Eugene Peterson, who translated The Message Bible, points out that what a lot of people call “hope” is really something different. It's wishing, not hoping: and wishing and hoping are not the same thing.
He says, “Wishing is something all of us do. It projects what we want or think we need into the future. Just because we wish for something good or holy we think it qualifies as hope. It does not. Wishing extends our egos into the future; hope grows out of our faith. Hope is oriented toward what God is doing; wishing is oriented toward what we are doing.”
“Hope,” he continues, “means being surprised, because we don't know what is best for us or how our lives are going to be completed. To cultivate hope is to suppress wishing–to refuse to fantasize about what we want, but live in anticipation of what God is going to do next.”
When Christ came into the world, He was the Messiah people hoped for, but not the one many wished for. If most people had their way, Christ would have been born in a grand palace–a place fit for a king. But God had other plans–plans that included Christ being made low, born in a humble stable.
But isn’t that so much better?
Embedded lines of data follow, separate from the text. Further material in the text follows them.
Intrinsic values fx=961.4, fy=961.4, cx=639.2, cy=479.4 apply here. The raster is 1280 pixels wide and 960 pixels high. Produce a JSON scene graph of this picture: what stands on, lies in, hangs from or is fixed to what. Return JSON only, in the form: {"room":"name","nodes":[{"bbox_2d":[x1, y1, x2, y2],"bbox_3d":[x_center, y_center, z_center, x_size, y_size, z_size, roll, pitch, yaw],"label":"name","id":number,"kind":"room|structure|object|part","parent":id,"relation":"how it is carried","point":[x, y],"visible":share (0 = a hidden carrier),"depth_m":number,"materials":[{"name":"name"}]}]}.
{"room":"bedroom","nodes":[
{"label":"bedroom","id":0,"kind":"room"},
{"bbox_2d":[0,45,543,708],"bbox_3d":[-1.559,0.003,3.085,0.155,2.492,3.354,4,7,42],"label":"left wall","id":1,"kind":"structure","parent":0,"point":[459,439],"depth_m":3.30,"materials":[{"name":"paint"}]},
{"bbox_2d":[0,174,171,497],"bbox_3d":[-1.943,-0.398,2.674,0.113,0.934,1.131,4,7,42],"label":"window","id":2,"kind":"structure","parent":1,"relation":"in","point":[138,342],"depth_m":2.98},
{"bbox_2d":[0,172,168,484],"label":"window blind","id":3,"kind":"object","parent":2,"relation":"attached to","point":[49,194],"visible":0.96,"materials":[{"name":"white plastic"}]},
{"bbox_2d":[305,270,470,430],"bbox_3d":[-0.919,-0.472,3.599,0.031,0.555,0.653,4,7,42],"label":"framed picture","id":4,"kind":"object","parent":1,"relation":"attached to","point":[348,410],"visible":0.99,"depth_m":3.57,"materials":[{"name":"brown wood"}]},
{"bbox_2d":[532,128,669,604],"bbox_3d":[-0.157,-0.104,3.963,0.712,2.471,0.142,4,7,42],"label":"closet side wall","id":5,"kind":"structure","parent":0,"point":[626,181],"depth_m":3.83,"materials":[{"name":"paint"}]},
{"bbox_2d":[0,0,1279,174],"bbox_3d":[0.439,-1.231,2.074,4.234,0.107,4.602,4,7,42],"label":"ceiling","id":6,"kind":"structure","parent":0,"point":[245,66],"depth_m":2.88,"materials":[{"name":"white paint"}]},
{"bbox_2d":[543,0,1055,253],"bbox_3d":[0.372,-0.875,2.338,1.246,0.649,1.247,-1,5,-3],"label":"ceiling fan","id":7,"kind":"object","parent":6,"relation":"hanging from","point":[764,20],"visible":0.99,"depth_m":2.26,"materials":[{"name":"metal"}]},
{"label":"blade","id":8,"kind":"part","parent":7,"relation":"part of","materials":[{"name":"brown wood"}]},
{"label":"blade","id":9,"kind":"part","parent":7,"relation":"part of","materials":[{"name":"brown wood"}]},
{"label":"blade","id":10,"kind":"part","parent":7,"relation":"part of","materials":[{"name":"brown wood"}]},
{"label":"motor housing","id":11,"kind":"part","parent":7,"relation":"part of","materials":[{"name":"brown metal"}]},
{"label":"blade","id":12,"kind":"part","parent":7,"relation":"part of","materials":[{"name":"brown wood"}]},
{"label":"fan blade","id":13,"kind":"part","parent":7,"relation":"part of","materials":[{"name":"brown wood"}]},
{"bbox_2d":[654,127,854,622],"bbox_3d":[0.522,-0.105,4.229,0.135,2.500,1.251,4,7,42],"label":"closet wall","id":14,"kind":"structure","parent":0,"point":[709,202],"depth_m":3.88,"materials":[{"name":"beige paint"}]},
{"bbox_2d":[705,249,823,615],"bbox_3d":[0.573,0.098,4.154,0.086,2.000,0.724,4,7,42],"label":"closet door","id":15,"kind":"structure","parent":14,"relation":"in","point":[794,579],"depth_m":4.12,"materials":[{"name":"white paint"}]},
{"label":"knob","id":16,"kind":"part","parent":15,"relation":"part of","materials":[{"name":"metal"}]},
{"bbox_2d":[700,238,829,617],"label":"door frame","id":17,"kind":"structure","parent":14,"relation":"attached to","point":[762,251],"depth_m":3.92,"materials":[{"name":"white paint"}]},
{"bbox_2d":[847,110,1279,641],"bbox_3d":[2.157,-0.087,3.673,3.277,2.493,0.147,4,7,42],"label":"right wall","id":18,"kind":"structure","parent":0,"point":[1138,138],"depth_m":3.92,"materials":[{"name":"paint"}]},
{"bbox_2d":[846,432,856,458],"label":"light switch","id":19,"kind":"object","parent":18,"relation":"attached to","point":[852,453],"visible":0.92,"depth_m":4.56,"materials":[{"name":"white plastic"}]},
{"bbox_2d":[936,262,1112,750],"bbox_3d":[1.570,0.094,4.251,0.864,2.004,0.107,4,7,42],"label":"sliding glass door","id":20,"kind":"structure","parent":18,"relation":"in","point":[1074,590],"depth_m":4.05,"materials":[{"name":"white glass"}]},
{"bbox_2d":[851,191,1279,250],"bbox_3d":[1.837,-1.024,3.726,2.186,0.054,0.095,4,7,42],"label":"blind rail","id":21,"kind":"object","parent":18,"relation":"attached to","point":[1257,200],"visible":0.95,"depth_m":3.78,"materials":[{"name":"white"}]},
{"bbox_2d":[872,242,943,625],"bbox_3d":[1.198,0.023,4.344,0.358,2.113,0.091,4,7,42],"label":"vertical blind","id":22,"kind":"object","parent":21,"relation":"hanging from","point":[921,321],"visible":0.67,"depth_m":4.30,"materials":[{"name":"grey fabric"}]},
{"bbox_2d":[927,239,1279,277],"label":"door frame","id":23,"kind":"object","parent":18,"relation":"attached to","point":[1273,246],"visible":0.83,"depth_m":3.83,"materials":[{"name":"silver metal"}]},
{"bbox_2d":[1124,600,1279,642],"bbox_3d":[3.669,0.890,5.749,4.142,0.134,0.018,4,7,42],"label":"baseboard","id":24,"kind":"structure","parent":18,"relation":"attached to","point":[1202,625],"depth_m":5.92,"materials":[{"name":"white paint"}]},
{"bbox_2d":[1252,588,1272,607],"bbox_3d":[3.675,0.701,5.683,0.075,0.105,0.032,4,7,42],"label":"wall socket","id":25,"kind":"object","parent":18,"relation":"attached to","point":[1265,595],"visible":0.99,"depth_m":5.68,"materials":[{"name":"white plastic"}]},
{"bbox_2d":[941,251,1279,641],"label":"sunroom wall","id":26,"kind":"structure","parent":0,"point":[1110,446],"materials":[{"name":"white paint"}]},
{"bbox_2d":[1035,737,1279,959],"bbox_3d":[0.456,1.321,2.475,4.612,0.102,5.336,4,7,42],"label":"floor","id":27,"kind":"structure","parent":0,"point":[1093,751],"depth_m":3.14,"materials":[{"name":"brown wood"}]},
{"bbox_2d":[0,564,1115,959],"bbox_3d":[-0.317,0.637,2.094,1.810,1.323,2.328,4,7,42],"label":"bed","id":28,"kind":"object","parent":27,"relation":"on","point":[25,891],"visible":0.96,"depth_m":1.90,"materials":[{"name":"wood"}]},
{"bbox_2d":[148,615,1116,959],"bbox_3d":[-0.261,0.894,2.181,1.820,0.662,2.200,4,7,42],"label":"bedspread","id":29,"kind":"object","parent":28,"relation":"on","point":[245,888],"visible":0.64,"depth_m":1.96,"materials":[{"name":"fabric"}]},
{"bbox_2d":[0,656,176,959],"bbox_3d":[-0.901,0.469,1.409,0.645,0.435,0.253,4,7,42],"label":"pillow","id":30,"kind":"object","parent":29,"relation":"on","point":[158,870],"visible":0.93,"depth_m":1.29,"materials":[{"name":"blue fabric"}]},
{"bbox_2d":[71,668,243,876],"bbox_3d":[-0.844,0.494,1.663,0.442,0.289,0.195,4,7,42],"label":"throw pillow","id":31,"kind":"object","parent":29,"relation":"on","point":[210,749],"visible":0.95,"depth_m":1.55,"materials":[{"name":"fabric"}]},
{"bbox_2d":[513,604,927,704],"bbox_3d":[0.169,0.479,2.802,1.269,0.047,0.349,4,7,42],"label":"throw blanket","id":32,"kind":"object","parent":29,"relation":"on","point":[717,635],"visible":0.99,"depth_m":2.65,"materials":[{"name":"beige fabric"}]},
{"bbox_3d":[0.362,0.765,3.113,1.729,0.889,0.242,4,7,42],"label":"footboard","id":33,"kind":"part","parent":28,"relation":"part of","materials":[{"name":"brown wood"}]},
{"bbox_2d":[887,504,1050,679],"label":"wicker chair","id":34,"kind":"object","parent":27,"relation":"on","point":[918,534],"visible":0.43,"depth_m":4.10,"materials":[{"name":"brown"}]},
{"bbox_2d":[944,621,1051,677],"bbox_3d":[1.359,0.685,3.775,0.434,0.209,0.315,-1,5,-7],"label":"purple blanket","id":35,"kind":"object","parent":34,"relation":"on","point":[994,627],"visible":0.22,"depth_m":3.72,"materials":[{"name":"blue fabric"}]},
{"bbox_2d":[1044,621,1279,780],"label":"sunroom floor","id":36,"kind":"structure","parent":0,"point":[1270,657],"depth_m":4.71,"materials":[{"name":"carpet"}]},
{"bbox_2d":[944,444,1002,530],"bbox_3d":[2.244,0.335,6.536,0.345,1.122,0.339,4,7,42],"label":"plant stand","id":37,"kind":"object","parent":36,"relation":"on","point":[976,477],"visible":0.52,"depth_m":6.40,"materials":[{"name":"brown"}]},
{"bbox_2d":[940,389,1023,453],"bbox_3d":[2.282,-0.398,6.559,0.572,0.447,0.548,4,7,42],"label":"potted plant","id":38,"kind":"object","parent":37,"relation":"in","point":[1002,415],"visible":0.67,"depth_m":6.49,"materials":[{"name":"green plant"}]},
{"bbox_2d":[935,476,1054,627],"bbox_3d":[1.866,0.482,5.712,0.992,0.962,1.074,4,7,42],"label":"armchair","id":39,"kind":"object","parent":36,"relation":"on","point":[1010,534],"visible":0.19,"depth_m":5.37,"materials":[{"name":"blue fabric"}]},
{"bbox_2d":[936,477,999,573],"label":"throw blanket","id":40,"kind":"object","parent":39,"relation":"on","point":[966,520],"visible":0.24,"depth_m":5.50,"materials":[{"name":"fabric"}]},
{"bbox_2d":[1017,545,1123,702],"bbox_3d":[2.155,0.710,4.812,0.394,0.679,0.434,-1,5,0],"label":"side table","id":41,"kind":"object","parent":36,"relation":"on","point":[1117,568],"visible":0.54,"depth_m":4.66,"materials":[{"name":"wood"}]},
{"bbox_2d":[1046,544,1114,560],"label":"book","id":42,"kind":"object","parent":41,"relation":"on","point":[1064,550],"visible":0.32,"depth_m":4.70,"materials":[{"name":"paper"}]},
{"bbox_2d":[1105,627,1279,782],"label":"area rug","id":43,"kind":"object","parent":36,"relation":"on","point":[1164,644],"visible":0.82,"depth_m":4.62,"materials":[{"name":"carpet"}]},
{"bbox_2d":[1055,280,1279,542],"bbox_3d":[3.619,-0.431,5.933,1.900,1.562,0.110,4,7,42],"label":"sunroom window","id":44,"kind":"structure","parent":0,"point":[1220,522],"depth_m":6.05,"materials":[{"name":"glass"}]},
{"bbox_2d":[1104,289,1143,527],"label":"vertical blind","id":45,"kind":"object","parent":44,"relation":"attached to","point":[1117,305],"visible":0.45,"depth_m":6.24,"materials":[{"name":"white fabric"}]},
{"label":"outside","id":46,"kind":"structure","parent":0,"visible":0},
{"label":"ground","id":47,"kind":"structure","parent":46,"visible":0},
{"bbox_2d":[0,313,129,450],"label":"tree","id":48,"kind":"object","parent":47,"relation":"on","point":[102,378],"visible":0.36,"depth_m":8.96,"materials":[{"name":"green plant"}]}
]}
We don’t have a Savior who looks down on us from high. He became like us so that He could save us. What a wonderful blessing that Christ fulfilled hope, not a wish!
Thank God that Christ came exactly as He planned–not in splendor but in humility.
Questions for Thought:
Why do you think Jesus was born and lived much of His life in such humble circumstances?
What does Christ’s humility teach you about putting aside selfish ambition?